Mais la BCE a clairement choisi son camp et a explicitement piétiné quasiment toutes les lignes rouges de Karlsruhe le 4 juin dernier. La décision en question concerne d'ailleurs à la fois son programme pandémique (PEPP) ainsi que le QE précédent (APP), dont fait partie le PSPP jugé par Karlsruhe. Cette décision est une véritable déclaration de guerre :
Les programmes sont présentés comme sans fin prévisible, extensibles en tant que de besoin, et dont les enveloppes seront de toute évidence accrues au fil de l'eau.
La BCE rappelle sa politique de « souplesse » c'est-à-dire de s'affranchir « temporairement » de la limite de 33 % (qui est le seuil de minorité de blocage lors d'une restructuration de dette ?la BCE ne doit pas dépasser ce seuil pour ne pas être en mesure d'autoriser un « hair cut », qui revient à du financement monétaire) ainsi que de s'affranchir « temporairement » des clefs de répartitions nationales.
Il est explicité que la BCE n'a bien sûr aucune intention de revendre les titres de dette qu'elle a acquis. La BCE prévoit donc que les titres arrivés à maturités seront remplacés par d'autres afin de maintenir les encours ».
L'Allemagne et la tentation de la sortie de la zone euro !
« L'Allemagne d'une part, la France et l'Italie de l'autre, ne peuvent donc plus cohabiter au sein de la même union monétaire.
Les instructions de Karslruhe sont claires : si en date du 5 août la BCE n'a pas adopté une nouvelle décision qui démontre de manière claire et étayée que sa politique de rachats d'actifs n'est pas une politique économique déguisée mais est proportionnée à son objectif d'inflation (dont elle ne parvient en rien à s'approcher), la Bundesbank doit se retirer du PSPP et commencer à vendre les titres de dette allemande acquis dans le cadre de ce programme. L'Allemagne va donc sortir de cette politique monétaire commune de rachats d'actifs.

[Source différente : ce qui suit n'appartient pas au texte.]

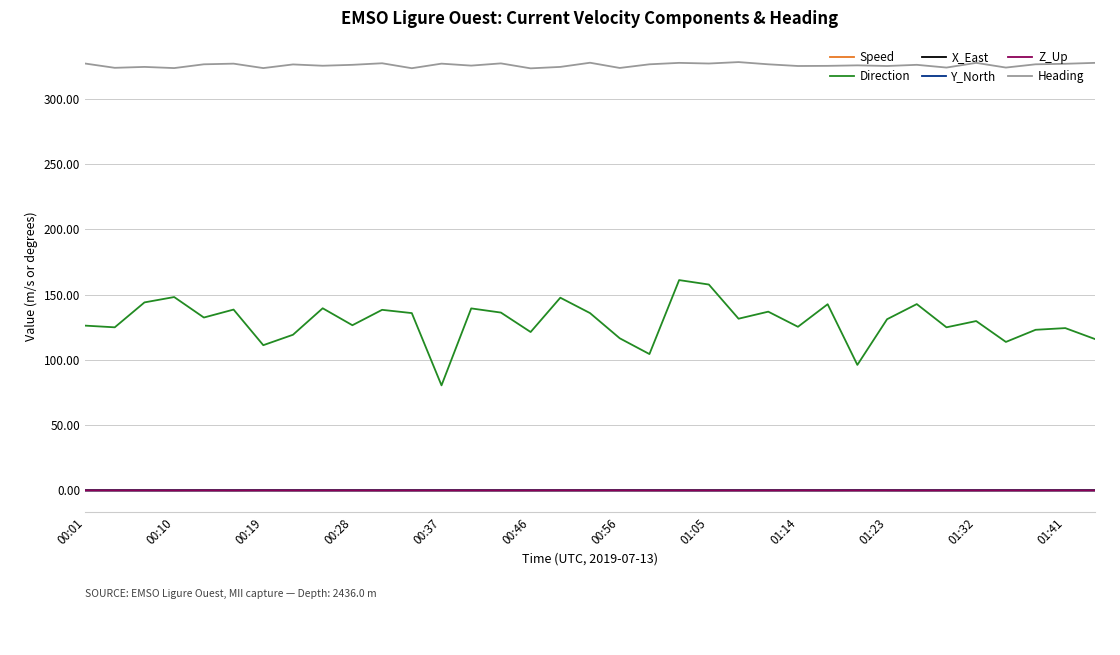

Which series has the widest spread of values?

Direction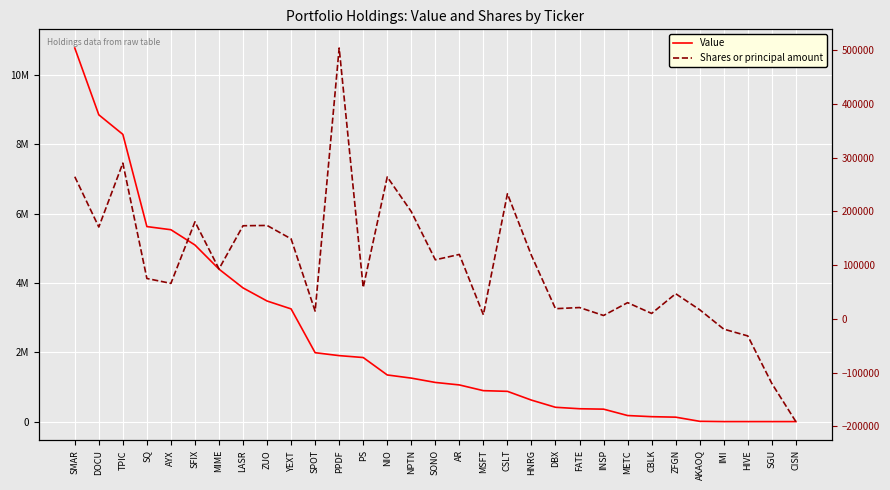

List the labels in order of Shares or principal amount value, smallest first.

CISN, SGU, HIVE, IMI, INSP, MSFT, CBLK, SPOT, AKAOQ, DBX, FATE, METC, ZFGN, PS, AYX, SQ, MIME, SONO, HNRG, AR, YEXT, DOCU, LASR, ZUO, SFIX, NPTN, CSLT, NIO, SMAR, TPIC, PPDF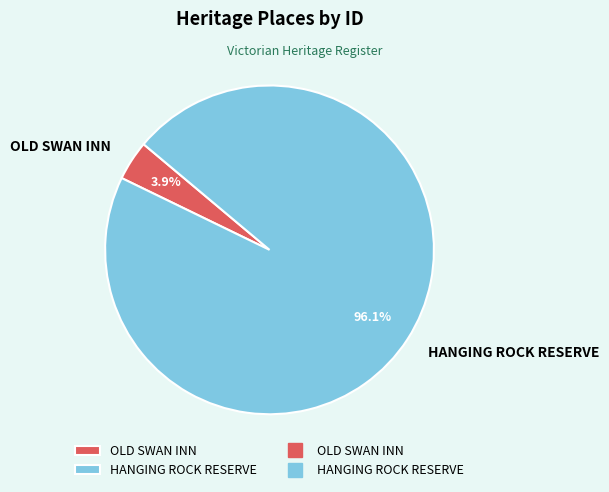

What percentage is the OLD SWAN INN slice, to the nearest percent?

4%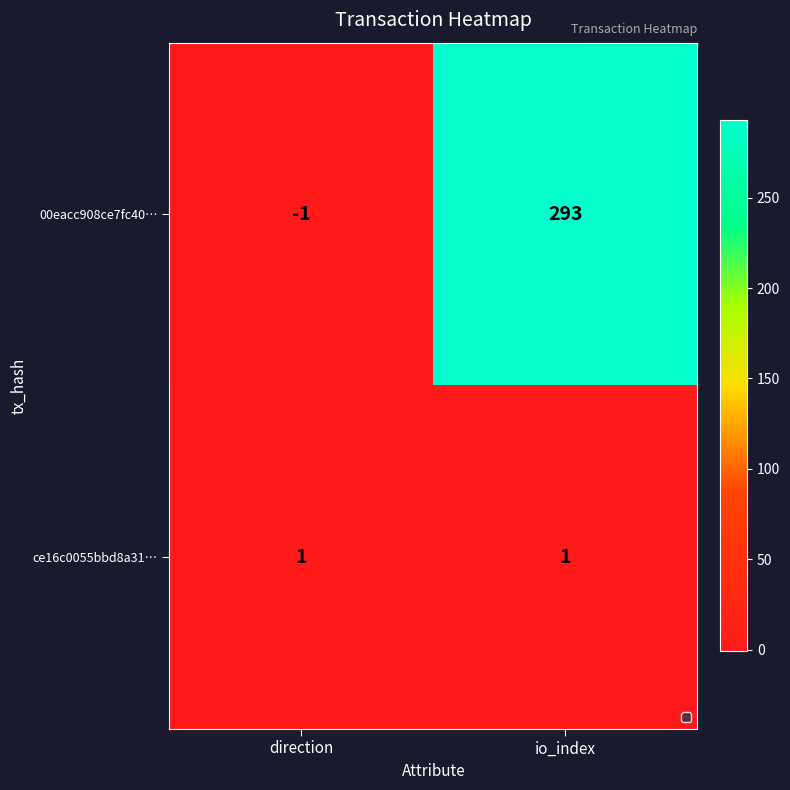

Which series has the largest range (max minus min)?

00eacc908ce7fc40…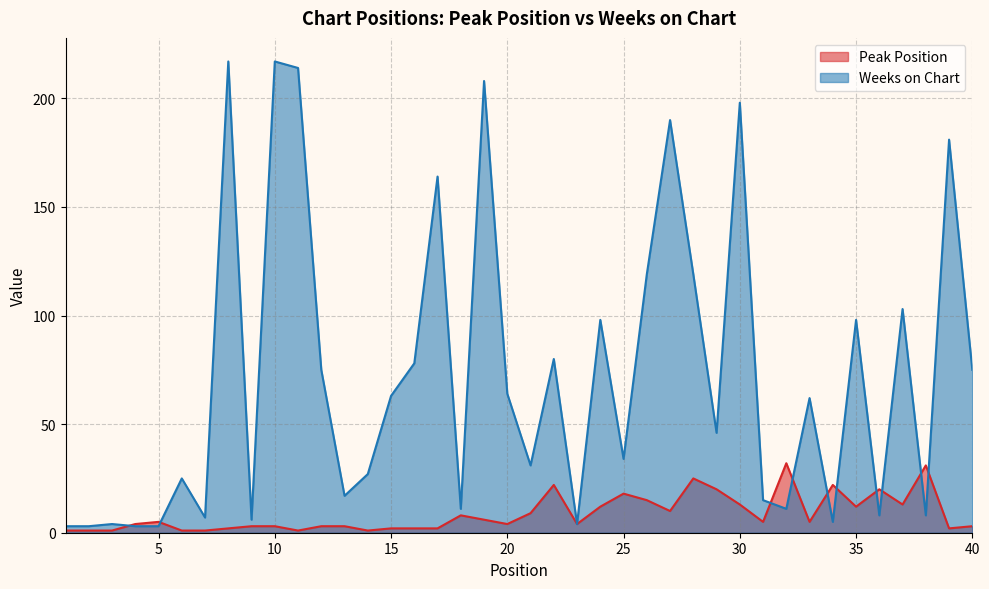

True or false: Peak Position has more than 2 interior local peaks.

True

Au moins le PSPP dans un premier temps ?mais son prolongement le PEPP est encore plus directement coupable ».
Si le jugement de Karlsruhe a initié le démantèlement de la zone euro, la décision de politique « monétaire » de la BCE du 4 juin a dessiné le contour possible de cette désintégration : une séparation entre une zone euro-sud et une zone euro-nord ».
Une lente agonie pour l'euro ?
L'euro va-t-il mourir ?
Ce ne serait en réalité pas la solution économique la plus élégante ni la plus efficace.
Le plus pertinent ne serait pas évidemment de favoriser l'explosion de l'euro, mais que l'Allemagne sorte de la zone euro et reprenne sa souveraineté monétaire. Le mark nouveau serait fort ce qui irait bien à l'Allemagne et au reste de l'Europe.
La France deviendrait la plus grosse économie de la zone euro et nous pourrions constituer un bloc de taille importante avec l'Italie, l'Espagne, le Portugal et tous ceux qui voudraient y rester. L'euro nouvelle formule baisserait de 20 % par rapport au dollar et au nouveau mark en quelques mois. Pas de quoi faire frémir la ménagère de 50 ans de Madrid ou de Paris.
Puis, nous pourrions monétiser et imprimer autant de monnaie que nécessaire. La parité avec le dollar resterait équivalente puisque les Américains font la même chose. Le mark allemand continuera à s'apprécier. Les ajustements monétaires finiront par se faire et l'euro gagnerait sans doute quelques années de vie.
Nous pourrions même avoir un euro du nord et un euro du sud, un euro germanique (Pays-Bas, Autriche) et un euro du sud avec les Pigs (Portugal, Italie, Grèce, et Spain pour Espagne en anglais), avec bien évidemment la France en chef de file.
Nous allons continuer à vivre une période passionnante.
Qui va payer la crise ?
Comment va-t-on payer la crise ?
Les problèmes ne sont pas dans ces deux questions, mais dans les désaccords majeurs des réponses que les différents pays souhaitent apporter.